__GOAL__. Render the lines below, from the one containing "county / district: Los Angeles" through the last line, inclusive, as a JSON list of strings with one string per line and blank lines left out.

· · · · ·

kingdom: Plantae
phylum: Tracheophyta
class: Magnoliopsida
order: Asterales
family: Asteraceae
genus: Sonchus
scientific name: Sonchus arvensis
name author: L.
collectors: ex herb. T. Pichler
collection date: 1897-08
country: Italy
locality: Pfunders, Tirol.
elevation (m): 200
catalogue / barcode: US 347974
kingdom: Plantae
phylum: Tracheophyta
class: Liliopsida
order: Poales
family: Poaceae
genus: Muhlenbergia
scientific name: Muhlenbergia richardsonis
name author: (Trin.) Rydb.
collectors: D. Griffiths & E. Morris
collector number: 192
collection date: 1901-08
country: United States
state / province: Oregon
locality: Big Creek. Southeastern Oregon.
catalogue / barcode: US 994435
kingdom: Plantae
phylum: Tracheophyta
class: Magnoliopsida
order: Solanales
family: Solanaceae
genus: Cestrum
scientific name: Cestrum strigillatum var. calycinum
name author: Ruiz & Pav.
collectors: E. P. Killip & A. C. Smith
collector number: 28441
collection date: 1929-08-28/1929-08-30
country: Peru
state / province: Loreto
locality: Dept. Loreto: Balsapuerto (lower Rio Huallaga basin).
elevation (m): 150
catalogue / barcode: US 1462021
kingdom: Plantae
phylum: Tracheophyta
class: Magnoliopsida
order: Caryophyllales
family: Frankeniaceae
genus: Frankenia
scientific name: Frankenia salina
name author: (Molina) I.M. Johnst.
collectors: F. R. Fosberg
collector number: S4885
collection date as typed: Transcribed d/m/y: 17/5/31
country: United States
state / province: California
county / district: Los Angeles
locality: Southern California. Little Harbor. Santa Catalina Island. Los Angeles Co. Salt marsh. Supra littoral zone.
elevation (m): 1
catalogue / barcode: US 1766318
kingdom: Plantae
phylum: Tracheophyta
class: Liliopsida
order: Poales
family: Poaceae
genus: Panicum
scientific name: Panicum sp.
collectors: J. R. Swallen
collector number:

· · · · ·

__EXPECTED OUTPUT__.
[
  "county / district: Los Angeles",
  "locality: Southern California. Little Harbor. Santa Catalina Island. Los Angeles Co. Salt marsh. Supra littoral zone.",
  "elevation (m): 1",
  "catalogue / barcode: US 1766318",
  "kingdom: Plantae",
  "phylum: Tracheophyta",
  "class: Liliopsida",
  "order: Poales",
  "family: Poaceae",
  "genus: Panicum",
  "scientific name: Panicum sp.",
  "collectors: J. R. Swallen",
  "collector number:"
]